Run this Cypher query:

WITH apoc.create.vNode(['vnode'], {name:'one'}) AS one
RETURN one.name

Expected behavior

Should return "one"

Actual behavior

Returns null

The reason I need this to work is to be able to implement field-level access control, which is not supported by Neo4j itself.

InverseFalcon commented 11 months ago

This one isn't a bug, but a limitation in virtual node property access, since they aren't actually real nodes.

You can use the apoc.any.property() function to access the property of any object, including a virtual node or relationship. You can substitute usage of this in your RETURN clause to get the virtual property value.

...
RETURN apoc.any.property(one, 'name') as name

That said, I don't see this function or mention of it in the APOC virtual nodes documentation, and that really needs a mention there as well as a link to the function.

rickardoberg commented 11 months ago

It may not be a bug, but having "Map<String,Object>" being better supported than "Node" is a bit odd, wouldn't you say? Like.. why?

mnd999 commented 11 months ago

I'd be interested to here about what your needs are for field-level access control are as well. That's something that we're thinking about at the moment.

rickardoberg commented 11 months ago

It's for an HR analytics service. For each node and each field we need to calculate if the user making the query is allowed to access the value of that particular value, using the same rules as the HR system itself. The rules are in the graph as well, so in a sense it's back to the original reason Neo4j was created in the first place, but on a much more granular level.

In the end the model I ended up going with was to translate nodes into Map<String, Object> as the Cypher engine knows what to do with that. So when converting the node to that structure I can apply the rules, and then allow that data to be used for aggregations and output, behind a GraphQL engine which is what the user/UI uses to access the database.

We're also doing tenant separation of graphs by applying tenant id to all nodes as a label, and then using a custom AccessMode implementation which checks that each accessed node has the tenant label of the user, and with tenant aware compound indexes to make lookups fast.

All of this is with embedded Neo4j, using event sourcing projections to scale it.

On top of all the above each entity has full history, because we have all events with metadata of how state was changed, when, by who, and why, so we can also do time queries, as in, any query can be run with a timestamp of what state of the data should be used (includes both properties and relationships). A time series is simply running the same query many time with different timestamps, for example.

mnd999 commented 11 months ago

Thanks, I'm not sure if you're on community or enterprise but either way we didn't make the native RBAC available through public APIs for embedded so it's interesting to hear about a use case for it. I think initially what we're thinking about is comparisons with static values rather than dynamic lookups against the graph at least for now.

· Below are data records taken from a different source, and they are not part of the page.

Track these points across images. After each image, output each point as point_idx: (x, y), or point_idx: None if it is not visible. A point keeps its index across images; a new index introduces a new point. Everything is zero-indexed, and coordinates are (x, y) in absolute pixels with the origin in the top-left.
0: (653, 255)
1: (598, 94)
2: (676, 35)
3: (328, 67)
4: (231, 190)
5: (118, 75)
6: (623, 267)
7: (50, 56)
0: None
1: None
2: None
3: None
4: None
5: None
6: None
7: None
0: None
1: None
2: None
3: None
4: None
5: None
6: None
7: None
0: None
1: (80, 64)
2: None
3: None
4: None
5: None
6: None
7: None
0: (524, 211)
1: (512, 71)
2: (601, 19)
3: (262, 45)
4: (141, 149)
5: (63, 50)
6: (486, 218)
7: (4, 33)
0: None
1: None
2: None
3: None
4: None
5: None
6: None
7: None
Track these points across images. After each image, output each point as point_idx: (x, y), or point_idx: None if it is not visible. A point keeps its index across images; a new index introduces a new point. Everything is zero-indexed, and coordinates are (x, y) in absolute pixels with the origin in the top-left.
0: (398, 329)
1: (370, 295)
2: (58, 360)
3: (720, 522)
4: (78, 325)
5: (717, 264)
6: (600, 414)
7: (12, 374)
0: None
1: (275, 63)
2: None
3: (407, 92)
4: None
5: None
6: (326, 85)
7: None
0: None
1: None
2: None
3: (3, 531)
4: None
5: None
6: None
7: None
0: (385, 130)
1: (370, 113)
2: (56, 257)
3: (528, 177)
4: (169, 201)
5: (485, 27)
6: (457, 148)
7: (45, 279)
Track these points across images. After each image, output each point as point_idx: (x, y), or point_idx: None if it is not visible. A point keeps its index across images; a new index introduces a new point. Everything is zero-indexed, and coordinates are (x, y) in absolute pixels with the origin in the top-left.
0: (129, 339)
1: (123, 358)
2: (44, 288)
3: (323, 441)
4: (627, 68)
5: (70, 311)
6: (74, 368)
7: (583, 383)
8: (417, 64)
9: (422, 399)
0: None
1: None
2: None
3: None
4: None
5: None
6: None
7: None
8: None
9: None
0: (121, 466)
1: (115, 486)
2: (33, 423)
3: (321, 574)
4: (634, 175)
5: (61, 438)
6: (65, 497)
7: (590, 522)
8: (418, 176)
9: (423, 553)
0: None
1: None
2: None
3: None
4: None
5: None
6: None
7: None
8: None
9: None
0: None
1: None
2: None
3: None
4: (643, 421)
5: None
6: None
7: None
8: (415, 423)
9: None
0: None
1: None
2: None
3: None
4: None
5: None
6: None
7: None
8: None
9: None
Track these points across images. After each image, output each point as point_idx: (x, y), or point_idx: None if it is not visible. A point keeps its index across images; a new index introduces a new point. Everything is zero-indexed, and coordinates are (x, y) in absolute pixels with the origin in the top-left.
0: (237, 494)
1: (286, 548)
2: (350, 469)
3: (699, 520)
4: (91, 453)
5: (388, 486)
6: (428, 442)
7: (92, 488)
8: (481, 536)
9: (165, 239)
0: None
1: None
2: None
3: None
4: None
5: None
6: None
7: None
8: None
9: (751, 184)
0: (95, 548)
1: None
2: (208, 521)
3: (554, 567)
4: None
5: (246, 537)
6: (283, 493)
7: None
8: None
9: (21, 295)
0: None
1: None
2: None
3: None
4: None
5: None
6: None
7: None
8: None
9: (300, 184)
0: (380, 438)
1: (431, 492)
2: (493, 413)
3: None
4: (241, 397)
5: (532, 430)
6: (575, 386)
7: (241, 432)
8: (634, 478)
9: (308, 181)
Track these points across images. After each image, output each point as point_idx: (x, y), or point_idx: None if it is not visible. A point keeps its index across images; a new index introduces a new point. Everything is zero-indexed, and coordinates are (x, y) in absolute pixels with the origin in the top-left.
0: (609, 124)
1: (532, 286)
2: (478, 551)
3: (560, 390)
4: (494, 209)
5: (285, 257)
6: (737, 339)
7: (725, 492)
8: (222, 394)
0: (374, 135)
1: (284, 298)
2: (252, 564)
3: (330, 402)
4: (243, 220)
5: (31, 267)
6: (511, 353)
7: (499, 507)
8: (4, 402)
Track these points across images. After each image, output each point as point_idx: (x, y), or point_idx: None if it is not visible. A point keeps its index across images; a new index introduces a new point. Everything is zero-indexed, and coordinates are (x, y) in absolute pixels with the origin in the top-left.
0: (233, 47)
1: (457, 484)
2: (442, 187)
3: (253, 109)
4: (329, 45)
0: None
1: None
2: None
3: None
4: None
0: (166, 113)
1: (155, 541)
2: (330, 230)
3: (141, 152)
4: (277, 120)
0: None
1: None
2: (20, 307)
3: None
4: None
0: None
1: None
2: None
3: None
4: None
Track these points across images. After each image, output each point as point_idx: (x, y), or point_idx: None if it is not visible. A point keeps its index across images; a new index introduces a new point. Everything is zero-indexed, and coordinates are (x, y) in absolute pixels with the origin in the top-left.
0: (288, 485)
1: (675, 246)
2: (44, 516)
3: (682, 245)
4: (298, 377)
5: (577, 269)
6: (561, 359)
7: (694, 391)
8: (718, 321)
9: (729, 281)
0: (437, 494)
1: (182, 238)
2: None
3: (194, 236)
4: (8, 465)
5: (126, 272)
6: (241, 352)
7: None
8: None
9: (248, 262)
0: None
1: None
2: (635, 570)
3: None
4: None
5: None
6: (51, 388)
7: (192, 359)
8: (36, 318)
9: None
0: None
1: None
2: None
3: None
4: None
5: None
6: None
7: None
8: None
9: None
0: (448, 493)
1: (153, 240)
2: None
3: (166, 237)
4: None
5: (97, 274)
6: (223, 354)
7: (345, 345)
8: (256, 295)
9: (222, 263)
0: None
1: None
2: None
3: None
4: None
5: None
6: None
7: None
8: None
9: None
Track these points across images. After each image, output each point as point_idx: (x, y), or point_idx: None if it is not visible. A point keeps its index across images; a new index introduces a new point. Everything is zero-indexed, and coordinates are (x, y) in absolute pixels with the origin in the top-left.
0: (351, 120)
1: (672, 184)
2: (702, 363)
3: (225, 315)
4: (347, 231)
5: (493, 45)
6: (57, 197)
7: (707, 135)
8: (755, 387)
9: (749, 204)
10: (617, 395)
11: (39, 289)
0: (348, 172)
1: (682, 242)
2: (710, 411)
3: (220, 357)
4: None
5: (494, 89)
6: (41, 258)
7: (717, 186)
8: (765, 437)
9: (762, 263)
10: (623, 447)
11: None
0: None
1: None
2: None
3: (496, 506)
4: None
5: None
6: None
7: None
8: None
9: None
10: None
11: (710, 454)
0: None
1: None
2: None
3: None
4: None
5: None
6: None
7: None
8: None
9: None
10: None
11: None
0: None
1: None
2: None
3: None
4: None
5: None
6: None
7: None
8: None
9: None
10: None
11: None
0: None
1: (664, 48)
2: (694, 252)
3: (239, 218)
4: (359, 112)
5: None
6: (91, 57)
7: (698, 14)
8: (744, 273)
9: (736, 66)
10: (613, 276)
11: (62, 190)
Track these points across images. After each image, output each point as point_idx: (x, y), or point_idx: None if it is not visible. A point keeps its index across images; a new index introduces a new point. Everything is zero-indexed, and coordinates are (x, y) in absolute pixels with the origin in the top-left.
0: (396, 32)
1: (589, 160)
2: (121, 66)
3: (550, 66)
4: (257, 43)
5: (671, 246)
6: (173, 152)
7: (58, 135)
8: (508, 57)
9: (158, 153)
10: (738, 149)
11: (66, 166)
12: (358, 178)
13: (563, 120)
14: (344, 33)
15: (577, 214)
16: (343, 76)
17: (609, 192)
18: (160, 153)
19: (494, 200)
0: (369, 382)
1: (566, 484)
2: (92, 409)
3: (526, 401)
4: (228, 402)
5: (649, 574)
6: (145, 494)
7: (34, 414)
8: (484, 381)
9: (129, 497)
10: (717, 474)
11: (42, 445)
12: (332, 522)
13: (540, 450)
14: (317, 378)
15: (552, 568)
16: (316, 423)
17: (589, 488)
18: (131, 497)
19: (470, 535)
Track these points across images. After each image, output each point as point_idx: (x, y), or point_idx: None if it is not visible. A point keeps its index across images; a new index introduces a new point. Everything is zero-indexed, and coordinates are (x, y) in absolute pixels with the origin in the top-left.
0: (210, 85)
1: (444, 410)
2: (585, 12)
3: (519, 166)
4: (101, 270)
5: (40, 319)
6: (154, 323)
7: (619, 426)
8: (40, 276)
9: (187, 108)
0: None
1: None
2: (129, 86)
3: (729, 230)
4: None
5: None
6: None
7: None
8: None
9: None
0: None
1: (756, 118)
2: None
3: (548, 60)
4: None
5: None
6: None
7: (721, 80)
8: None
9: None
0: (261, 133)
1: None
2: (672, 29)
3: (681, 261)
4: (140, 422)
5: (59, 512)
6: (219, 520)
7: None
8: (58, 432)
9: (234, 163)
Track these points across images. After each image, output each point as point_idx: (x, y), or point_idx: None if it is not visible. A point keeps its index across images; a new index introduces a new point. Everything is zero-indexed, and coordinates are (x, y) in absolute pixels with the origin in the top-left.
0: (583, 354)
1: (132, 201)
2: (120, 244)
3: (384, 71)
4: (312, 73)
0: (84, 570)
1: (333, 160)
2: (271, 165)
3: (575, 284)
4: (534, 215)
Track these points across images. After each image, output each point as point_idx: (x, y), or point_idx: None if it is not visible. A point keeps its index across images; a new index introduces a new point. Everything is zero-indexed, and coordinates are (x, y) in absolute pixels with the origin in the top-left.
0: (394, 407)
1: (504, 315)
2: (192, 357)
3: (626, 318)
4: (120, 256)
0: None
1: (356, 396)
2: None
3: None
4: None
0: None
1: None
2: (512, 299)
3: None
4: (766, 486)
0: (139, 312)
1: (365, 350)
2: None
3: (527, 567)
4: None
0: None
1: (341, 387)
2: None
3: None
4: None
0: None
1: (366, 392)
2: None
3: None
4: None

rickardoberg commented 11 months ago

This is on Community. I should make it clear that I have no desire to have the database implement any of this. It's all very application specific. What I want, essentially, is to have the database not get in my way and help me get it done on top of it.

In this case, specifically, if a procedure/function returns a Node it should be usable for the rest of the query. That would allow me to take a raw Node and put a wrapper with the extra logic on top.

Also, if a procedure/function returns a Map<String,Object> it would be nice if it wasn't immediately copied. Since Node's didn't work I was hoping to be able to return a custom Map<String,Object> implementation that could do the access check on get() but that also didn't work because of the immediate copy of all properties rather than just the used ones. Instead I now have to pre-calculate what fields are going to be used by the GraphQL query, create an access control checked Map<String, Object> with those fields, and then return that to be used by Cypher. Feels like an unnecessary hassle.

Then again I understand from other tickets that embedded is not a priority, at all, so I can see how it's perhaps a bit too niche.